SUPPLIED MATERIAL:

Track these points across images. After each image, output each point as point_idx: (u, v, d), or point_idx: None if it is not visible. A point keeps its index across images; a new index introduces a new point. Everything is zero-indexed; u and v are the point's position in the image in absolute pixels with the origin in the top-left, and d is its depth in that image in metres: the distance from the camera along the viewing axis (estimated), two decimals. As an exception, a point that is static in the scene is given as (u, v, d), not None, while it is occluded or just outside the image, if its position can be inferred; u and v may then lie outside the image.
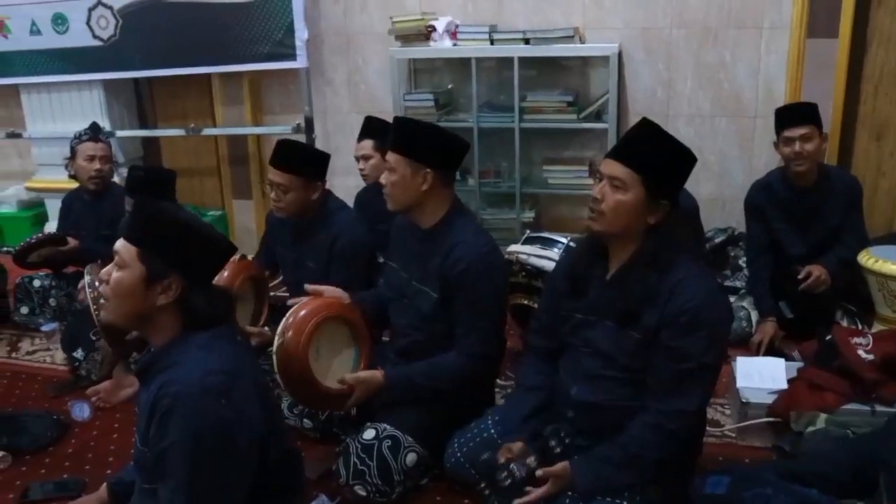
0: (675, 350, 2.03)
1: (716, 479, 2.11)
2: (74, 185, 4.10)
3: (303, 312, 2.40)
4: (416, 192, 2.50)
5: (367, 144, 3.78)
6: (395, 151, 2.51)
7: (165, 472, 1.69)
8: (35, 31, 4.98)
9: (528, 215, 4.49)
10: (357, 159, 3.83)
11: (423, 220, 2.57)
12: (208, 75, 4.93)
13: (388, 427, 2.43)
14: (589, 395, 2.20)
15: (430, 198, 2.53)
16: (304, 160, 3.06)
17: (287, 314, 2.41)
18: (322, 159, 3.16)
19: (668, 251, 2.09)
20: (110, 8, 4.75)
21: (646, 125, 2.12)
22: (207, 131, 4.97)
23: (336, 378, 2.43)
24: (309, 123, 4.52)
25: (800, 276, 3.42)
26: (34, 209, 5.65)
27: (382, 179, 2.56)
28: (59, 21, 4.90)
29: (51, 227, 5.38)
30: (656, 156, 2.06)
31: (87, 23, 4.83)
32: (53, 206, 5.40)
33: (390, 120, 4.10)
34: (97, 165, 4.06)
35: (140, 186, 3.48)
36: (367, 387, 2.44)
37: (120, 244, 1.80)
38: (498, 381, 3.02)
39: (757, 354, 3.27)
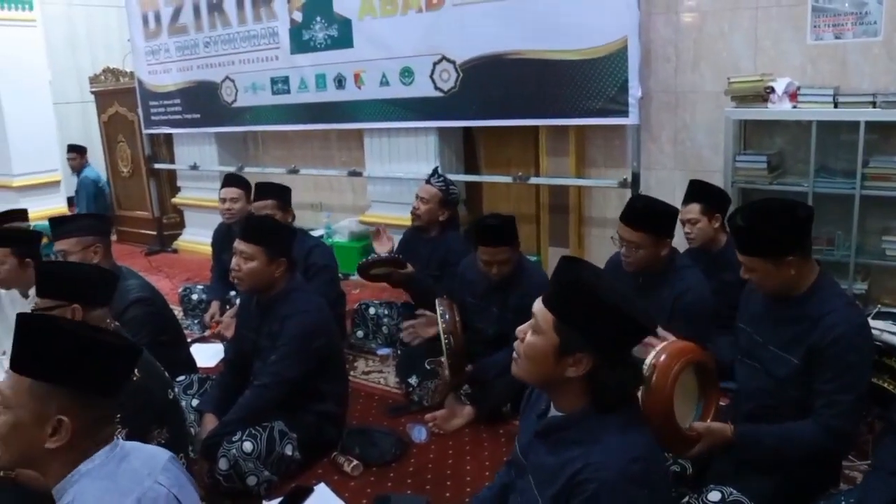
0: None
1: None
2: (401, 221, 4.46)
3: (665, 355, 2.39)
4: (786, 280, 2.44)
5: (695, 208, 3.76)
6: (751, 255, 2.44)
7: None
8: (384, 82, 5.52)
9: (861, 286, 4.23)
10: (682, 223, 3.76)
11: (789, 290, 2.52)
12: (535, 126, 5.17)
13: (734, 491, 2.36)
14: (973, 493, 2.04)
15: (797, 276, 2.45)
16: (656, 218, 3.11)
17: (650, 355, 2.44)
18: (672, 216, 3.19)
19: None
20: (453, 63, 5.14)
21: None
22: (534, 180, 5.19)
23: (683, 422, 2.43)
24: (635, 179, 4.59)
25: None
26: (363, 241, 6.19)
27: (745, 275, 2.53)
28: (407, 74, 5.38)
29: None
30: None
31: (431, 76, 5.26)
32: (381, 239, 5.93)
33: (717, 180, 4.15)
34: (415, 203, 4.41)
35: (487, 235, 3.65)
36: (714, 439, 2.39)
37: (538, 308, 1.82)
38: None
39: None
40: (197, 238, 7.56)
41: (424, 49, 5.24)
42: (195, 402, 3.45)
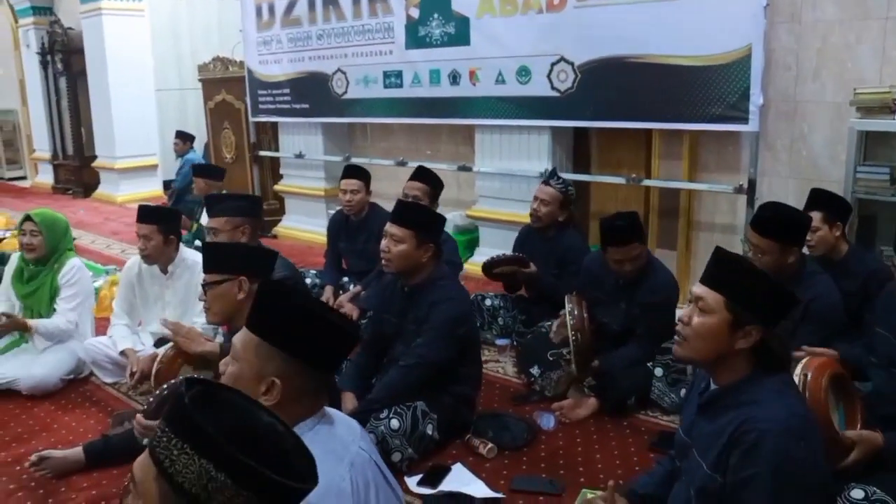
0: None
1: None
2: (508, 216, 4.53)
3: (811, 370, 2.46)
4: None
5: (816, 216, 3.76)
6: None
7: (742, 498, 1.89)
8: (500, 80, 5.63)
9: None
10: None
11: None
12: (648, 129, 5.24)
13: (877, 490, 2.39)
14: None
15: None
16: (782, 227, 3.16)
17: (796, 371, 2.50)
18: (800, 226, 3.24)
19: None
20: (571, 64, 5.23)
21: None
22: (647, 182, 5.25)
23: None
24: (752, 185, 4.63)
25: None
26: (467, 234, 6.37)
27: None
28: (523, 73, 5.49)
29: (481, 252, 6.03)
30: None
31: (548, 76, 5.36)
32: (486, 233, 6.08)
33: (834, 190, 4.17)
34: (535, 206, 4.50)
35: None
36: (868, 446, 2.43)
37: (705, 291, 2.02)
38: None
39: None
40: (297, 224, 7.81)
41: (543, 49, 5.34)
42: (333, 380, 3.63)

EXERCISE: Please reproduce the records above exactly, leaving out every picture.

SOLUTION TO THIS PROBLEM:
Track these points across images. After each image, output each point as point_idx: (u, v, d), or point_idx: None if it is not visible. A point keeps its index across images; a new index introduces a new point. Everything is zero-indexed; u and v are the point's position in the image in absolute pixels with the origin in the top-left, and d is its depth in that image in metres: the distance from the camera along the viewing axis (estimated), two decimals. As an exception, a point that is static in the scene is given as (u, v, d), not None, while it is occluded or just outside the image, if its position can be inferred; u and v may then lie outside the image.
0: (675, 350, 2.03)
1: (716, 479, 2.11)
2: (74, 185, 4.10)
3: (303, 312, 2.40)
4: (416, 192, 2.50)
5: (367, 144, 3.78)
6: (395, 151, 2.51)
7: (165, 472, 1.69)
8: (35, 31, 4.98)
9: (528, 215, 4.49)
10: (357, 159, 3.83)
11: (423, 220, 2.57)
12: (208, 75, 4.93)
13: (388, 427, 2.43)
14: (589, 395, 2.20)
15: (430, 198, 2.53)
16: (304, 160, 3.06)
17: (287, 314, 2.41)
18: (322, 159, 3.16)
19: (668, 251, 2.09)
20: (110, 8, 4.75)
21: (646, 125, 2.12)
22: (207, 131, 4.97)
23: (336, 378, 2.43)
24: (309, 123, 4.52)
25: (800, 276, 3.42)
26: (34, 209, 5.65)
27: (382, 179, 2.56)
28: (59, 21, 4.90)
29: (51, 227, 5.38)
30: (656, 156, 2.06)
31: (87, 23, 4.83)
32: (53, 206, 5.40)
33: (390, 120, 4.10)
34: (97, 165, 4.06)
35: (140, 186, 3.48)
36: (367, 387, 2.44)
37: (120, 244, 1.80)
38: (498, 381, 3.02)
39: (757, 354, 3.27)
0: None
1: None
2: (401, 221, 4.46)
3: (665, 355, 2.39)
4: (786, 280, 2.44)
5: (695, 208, 3.76)
6: (751, 255, 2.44)
7: None
8: (384, 82, 5.52)
9: (861, 286, 4.23)
10: (682, 223, 3.76)
11: (789, 290, 2.52)
12: (535, 126, 5.17)
13: (734, 491, 2.36)
14: (973, 493, 2.04)
15: (797, 276, 2.45)
16: (656, 218, 3.11)
17: (650, 355, 2.44)
18: (672, 216, 3.19)
19: None
20: (453, 63, 5.14)
21: None
22: (534, 180, 5.19)
23: (683, 422, 2.43)
24: (635, 179, 4.59)
25: None
26: (363, 241, 6.19)
27: (745, 275, 2.53)
28: (407, 74, 5.38)
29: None
30: None
31: (431, 76, 5.26)
32: (381, 239, 5.93)
33: (717, 180, 4.15)
34: (415, 203, 4.41)
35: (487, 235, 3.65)
36: (714, 439, 2.39)
37: (538, 308, 1.82)
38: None
39: None
40: (197, 238, 7.56)
41: (424, 49, 5.24)
42: (195, 402, 3.45)
0: None
1: None
2: (508, 216, 4.53)
3: (811, 370, 2.46)
4: None
5: (816, 216, 3.76)
6: None
7: (742, 498, 1.89)
8: (500, 80, 5.63)
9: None
10: None
11: None
12: (648, 129, 5.24)
13: (877, 490, 2.39)
14: None
15: None
16: (782, 227, 3.16)
17: (796, 371, 2.50)
18: (800, 226, 3.24)
19: None
20: (571, 64, 5.23)
21: None
22: (647, 182, 5.25)
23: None
24: (752, 185, 4.63)
25: None
26: (467, 234, 6.37)
27: None
28: (523, 73, 5.49)
29: (481, 252, 6.03)
30: None
31: (548, 76, 5.36)
32: (486, 233, 6.08)
33: (834, 190, 4.17)
34: (535, 206, 4.50)
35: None
36: (868, 446, 2.43)
37: (705, 291, 2.02)
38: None
39: None
40: (297, 224, 7.81)
41: (543, 49, 5.34)
42: (333, 380, 3.63)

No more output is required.